**WHAT NEEDS TO BE DONE:** Read the lines below, and copy any that contain the string "round".

---------- DATA SUPPLIED ----------

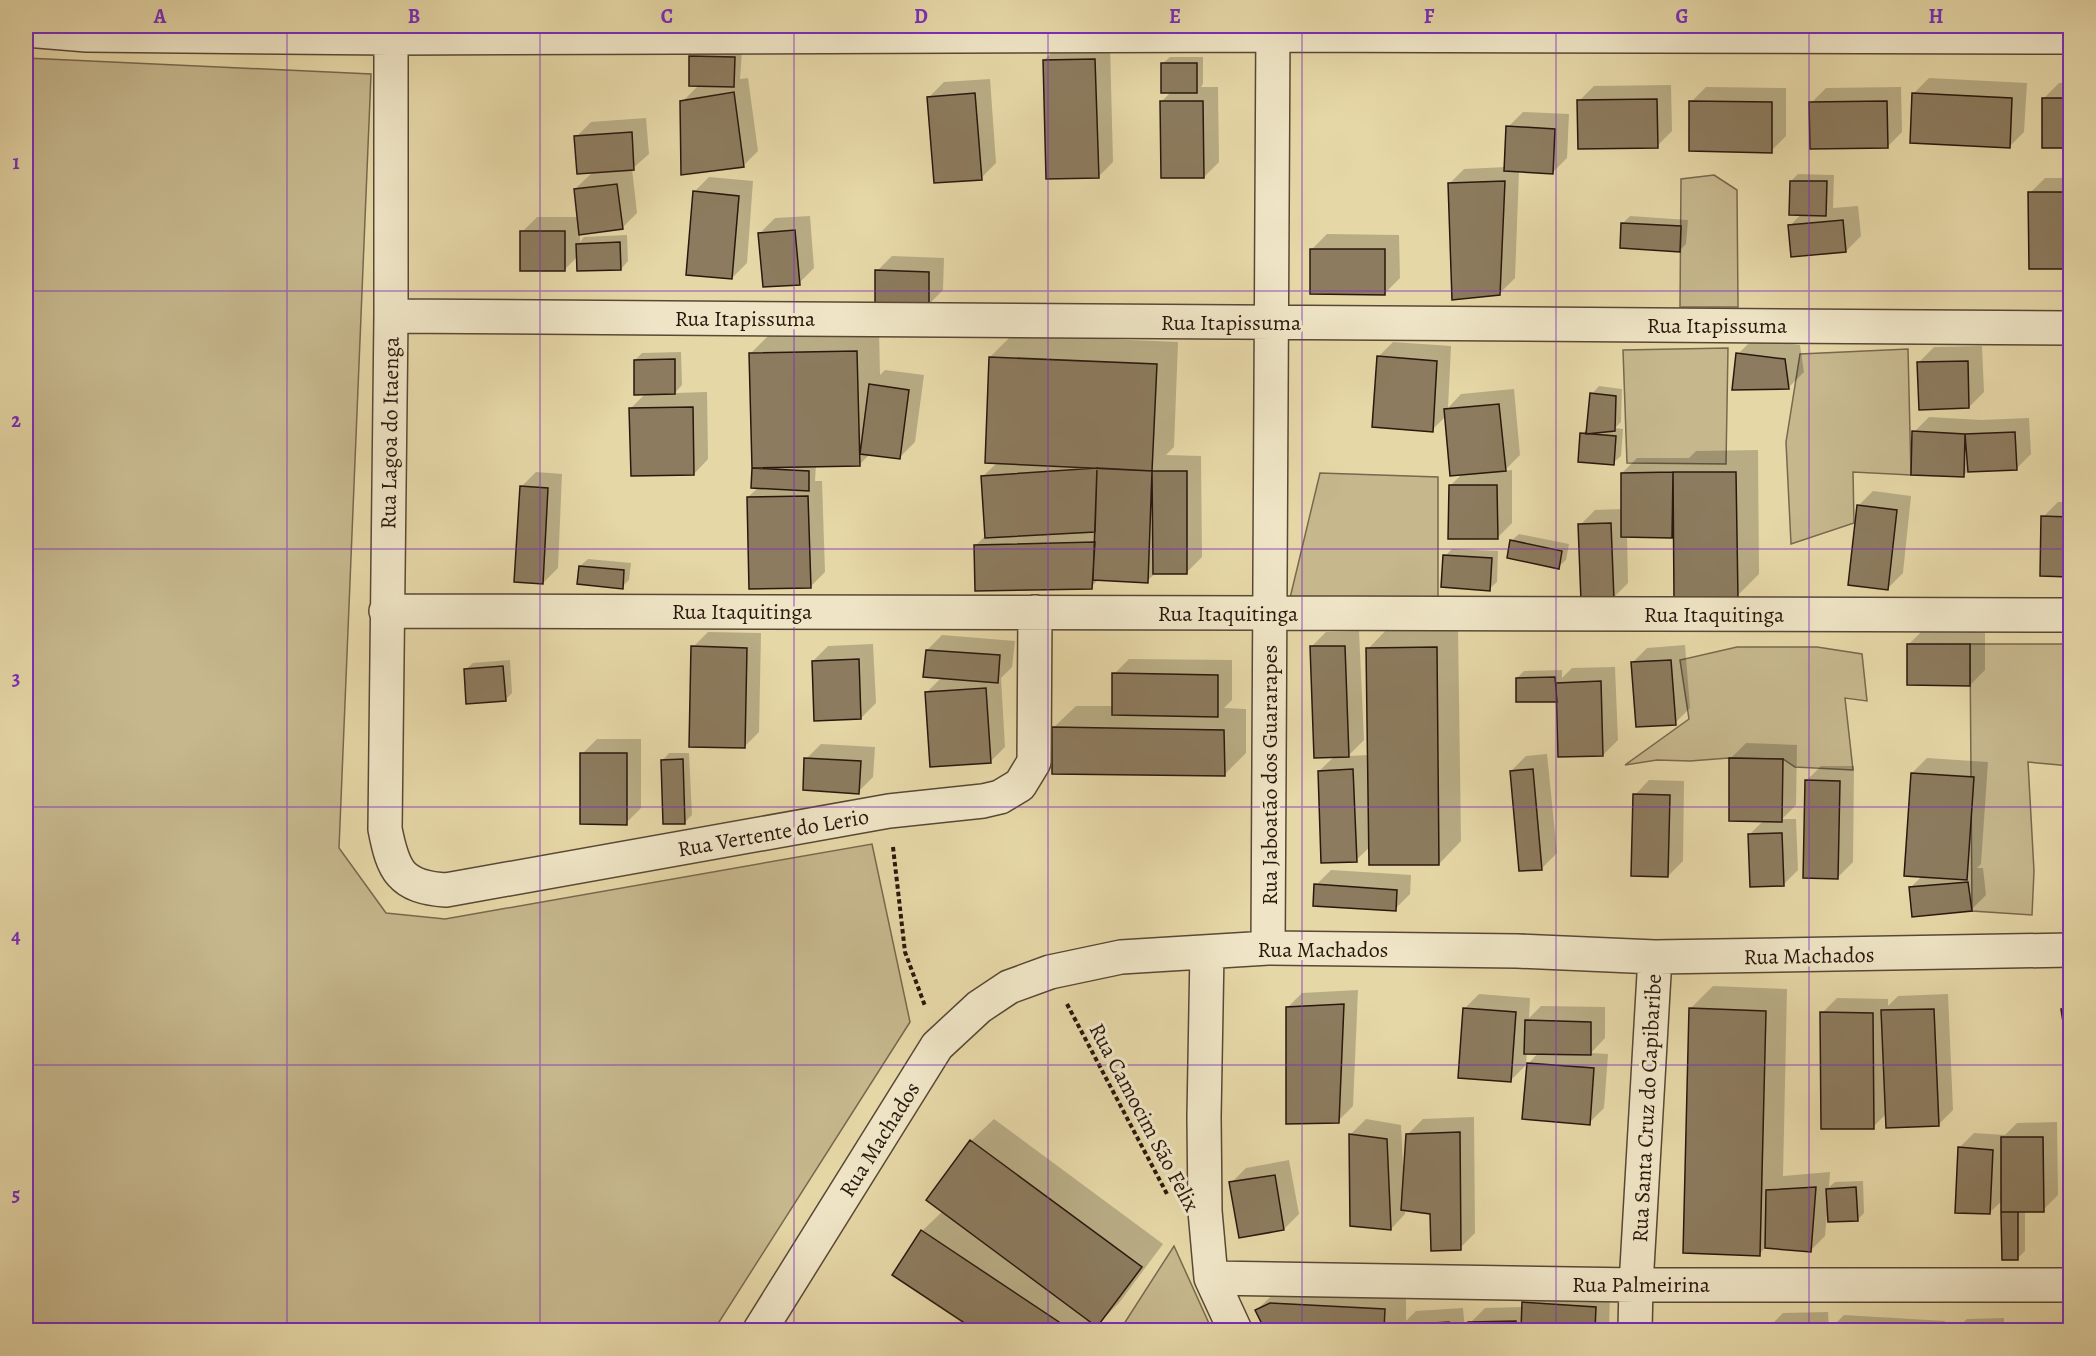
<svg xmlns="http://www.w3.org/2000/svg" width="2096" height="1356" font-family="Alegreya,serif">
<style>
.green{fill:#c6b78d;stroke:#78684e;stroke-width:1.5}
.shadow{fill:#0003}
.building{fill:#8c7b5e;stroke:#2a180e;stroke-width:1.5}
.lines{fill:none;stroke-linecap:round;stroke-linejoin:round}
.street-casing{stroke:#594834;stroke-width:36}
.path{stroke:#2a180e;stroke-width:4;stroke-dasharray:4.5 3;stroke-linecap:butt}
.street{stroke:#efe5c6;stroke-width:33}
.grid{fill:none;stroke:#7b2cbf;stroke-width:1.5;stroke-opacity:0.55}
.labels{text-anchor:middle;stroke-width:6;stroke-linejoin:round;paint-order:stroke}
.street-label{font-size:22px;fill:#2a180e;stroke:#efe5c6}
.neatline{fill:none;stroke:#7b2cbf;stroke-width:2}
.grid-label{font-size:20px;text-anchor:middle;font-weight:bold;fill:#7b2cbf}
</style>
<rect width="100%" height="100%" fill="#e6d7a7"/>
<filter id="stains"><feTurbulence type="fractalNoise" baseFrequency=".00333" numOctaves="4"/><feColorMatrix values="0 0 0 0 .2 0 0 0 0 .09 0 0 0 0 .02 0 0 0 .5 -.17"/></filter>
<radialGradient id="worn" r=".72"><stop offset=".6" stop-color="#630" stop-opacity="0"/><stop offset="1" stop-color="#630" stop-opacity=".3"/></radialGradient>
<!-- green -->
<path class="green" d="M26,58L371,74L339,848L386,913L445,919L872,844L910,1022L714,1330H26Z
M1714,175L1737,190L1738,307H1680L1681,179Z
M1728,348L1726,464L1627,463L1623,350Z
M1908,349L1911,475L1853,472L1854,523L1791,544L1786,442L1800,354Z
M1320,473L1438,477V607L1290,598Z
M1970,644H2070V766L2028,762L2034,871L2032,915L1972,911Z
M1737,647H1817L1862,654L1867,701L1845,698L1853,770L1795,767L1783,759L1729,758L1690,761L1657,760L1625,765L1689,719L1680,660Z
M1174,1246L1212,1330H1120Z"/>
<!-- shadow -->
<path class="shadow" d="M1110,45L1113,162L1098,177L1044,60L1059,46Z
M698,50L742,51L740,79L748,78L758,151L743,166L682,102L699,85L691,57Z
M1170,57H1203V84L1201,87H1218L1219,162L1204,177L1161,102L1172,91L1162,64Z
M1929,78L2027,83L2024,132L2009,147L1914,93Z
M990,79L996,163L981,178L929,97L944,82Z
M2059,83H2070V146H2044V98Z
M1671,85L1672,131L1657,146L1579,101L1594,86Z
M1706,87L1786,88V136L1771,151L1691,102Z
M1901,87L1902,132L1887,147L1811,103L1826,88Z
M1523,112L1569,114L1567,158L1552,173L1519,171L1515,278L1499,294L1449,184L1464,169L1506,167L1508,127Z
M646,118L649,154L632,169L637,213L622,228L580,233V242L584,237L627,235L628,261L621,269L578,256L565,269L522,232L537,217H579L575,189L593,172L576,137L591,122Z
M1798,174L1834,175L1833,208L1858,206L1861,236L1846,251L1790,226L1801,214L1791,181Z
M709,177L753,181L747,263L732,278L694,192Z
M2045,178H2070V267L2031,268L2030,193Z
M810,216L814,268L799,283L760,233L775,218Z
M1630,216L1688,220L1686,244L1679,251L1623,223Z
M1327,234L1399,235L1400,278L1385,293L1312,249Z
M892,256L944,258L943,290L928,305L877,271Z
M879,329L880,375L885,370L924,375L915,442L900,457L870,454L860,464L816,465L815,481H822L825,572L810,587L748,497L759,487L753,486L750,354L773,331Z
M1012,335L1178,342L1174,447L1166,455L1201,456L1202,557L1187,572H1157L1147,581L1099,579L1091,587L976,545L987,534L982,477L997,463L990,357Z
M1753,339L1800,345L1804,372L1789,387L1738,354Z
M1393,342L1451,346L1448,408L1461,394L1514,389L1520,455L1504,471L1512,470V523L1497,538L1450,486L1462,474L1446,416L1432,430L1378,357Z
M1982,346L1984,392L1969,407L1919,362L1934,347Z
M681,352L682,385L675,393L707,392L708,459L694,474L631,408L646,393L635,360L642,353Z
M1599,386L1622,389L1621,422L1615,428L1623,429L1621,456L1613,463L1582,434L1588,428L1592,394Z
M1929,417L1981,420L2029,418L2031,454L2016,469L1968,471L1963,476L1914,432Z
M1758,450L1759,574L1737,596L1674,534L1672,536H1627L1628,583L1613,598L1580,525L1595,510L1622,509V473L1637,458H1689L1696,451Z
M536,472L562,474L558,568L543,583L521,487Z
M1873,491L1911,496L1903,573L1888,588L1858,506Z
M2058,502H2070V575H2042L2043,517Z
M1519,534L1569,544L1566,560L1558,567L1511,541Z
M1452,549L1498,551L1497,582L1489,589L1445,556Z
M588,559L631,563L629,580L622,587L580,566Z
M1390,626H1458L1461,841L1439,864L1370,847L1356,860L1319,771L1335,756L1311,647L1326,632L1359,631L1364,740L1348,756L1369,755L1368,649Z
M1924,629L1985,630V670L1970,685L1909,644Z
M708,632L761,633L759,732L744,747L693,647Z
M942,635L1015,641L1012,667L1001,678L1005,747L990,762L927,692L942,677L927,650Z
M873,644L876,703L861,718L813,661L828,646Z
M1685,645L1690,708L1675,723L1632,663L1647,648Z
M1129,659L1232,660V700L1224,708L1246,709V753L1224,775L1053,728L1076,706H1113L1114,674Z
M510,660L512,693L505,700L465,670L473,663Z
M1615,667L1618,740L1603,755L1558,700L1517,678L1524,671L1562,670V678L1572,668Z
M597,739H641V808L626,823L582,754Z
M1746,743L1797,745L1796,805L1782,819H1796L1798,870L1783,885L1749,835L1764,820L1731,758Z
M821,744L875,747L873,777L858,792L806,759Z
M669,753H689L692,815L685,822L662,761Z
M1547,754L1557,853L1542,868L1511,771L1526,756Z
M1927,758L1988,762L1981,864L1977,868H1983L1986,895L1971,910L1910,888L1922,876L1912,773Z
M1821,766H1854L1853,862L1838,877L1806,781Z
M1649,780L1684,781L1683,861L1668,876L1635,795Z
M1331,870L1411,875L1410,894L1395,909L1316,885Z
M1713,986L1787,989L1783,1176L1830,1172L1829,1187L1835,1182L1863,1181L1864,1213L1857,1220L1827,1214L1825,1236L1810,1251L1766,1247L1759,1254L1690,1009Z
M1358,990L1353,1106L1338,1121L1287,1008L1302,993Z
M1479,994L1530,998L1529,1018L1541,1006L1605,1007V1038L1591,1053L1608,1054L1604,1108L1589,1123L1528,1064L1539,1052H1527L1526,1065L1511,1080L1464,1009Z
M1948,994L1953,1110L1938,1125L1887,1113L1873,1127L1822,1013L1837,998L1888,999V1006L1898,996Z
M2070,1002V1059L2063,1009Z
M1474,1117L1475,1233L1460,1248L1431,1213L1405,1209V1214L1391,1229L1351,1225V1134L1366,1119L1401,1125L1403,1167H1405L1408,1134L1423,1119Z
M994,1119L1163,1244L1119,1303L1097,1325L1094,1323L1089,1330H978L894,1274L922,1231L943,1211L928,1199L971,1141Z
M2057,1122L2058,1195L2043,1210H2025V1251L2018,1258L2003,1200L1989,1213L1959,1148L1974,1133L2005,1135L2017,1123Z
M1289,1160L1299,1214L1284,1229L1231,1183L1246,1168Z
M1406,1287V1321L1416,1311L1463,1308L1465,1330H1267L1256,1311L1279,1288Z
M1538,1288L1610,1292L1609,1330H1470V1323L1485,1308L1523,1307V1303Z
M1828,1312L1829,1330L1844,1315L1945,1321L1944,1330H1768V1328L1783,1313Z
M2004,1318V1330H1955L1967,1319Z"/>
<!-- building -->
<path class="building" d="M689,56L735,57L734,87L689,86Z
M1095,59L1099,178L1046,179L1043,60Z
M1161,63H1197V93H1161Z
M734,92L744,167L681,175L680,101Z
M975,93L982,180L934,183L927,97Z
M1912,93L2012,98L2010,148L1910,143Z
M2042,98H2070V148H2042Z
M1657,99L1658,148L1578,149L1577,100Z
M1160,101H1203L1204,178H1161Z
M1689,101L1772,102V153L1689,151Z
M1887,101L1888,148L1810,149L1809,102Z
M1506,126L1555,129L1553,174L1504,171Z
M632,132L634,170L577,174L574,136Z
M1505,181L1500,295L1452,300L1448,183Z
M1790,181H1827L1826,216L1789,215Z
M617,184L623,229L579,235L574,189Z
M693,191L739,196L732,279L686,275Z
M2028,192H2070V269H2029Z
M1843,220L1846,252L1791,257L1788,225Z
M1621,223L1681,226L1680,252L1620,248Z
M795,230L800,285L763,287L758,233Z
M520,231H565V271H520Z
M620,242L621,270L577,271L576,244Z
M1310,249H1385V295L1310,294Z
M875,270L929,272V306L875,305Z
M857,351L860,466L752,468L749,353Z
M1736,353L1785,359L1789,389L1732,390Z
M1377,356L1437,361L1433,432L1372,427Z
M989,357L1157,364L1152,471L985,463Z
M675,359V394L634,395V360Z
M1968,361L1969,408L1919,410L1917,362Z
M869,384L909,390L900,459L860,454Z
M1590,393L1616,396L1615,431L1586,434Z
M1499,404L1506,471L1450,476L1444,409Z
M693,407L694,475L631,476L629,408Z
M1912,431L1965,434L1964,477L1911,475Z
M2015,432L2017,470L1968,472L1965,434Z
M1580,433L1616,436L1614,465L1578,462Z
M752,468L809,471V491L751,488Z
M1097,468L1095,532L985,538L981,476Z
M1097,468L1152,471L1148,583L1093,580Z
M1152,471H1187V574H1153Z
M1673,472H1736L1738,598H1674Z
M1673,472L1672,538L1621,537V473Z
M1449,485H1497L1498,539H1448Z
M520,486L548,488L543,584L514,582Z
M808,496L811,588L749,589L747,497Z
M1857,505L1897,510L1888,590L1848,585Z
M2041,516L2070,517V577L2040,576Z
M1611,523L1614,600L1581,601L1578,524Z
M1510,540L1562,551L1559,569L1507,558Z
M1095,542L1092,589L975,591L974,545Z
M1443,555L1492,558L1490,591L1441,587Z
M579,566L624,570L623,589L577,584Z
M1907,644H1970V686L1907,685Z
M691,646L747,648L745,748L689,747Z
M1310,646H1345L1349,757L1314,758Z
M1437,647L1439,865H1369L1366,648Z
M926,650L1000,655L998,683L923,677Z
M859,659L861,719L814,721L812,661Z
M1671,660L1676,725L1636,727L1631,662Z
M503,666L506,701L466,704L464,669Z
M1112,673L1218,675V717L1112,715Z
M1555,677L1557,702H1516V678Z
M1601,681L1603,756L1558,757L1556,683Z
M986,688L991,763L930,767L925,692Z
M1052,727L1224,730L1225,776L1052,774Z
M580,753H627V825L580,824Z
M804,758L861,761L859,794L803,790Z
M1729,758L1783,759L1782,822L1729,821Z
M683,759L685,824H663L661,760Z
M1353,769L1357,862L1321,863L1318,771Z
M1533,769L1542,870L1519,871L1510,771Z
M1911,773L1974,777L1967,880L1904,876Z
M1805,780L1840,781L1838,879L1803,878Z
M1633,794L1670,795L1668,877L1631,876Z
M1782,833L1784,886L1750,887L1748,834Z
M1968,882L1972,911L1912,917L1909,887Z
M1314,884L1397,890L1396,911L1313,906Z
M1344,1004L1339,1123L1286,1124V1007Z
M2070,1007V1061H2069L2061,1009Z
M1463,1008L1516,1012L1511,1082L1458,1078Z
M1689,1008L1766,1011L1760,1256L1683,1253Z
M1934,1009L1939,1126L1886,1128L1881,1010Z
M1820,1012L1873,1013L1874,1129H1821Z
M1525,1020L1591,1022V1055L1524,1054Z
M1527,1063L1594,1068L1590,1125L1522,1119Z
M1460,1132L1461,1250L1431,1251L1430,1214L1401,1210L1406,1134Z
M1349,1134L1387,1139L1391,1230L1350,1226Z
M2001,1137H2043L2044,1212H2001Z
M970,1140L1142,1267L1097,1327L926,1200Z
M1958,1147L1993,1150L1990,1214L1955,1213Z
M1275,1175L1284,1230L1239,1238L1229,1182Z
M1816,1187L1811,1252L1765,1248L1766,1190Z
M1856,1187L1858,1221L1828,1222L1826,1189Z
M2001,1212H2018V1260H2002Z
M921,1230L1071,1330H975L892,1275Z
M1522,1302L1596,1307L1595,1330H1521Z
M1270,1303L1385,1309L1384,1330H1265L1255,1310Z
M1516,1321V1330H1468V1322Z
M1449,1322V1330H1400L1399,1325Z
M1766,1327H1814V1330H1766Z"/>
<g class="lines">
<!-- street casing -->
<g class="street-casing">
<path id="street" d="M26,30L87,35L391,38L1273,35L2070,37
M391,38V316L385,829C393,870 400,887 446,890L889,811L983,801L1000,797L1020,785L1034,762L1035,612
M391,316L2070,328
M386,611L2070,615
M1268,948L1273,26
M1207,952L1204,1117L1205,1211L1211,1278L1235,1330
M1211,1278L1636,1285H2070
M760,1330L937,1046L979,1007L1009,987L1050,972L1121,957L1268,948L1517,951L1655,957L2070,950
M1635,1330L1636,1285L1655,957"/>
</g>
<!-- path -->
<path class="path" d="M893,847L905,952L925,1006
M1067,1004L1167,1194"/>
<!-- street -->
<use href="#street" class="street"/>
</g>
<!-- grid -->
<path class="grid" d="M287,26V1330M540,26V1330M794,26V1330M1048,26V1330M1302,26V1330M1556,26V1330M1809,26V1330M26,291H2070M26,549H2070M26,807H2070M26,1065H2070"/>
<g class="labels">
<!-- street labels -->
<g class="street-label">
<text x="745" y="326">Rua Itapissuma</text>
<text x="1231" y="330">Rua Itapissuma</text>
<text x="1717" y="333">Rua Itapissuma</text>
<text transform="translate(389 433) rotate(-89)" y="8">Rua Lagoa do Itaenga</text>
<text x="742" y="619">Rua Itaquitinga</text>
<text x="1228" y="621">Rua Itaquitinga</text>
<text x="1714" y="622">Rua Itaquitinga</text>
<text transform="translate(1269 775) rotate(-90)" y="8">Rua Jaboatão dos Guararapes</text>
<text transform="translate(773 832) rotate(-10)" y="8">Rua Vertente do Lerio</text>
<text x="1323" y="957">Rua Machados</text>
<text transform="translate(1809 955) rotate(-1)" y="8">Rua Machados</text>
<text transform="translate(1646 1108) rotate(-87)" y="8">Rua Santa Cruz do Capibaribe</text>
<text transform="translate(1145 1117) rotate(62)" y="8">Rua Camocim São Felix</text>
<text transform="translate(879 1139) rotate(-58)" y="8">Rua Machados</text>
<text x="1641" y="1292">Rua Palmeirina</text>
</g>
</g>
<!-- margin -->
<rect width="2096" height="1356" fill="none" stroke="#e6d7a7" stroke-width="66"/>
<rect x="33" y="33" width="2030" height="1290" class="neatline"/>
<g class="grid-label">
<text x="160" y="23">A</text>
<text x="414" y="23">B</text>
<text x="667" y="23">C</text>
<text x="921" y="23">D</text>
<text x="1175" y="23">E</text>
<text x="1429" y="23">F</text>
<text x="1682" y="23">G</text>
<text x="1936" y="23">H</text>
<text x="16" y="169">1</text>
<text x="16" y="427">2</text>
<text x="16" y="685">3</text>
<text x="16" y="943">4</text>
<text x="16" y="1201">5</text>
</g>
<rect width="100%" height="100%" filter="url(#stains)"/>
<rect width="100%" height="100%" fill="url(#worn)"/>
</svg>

----------

**REPLY TO THE EXERCISE:**
.lines{fill:none;stroke-linecap:round;stroke-linejoin:round}
.labels{text-anchor:middle;stroke-width:6;stroke-linejoin:round;paint-order:stroke}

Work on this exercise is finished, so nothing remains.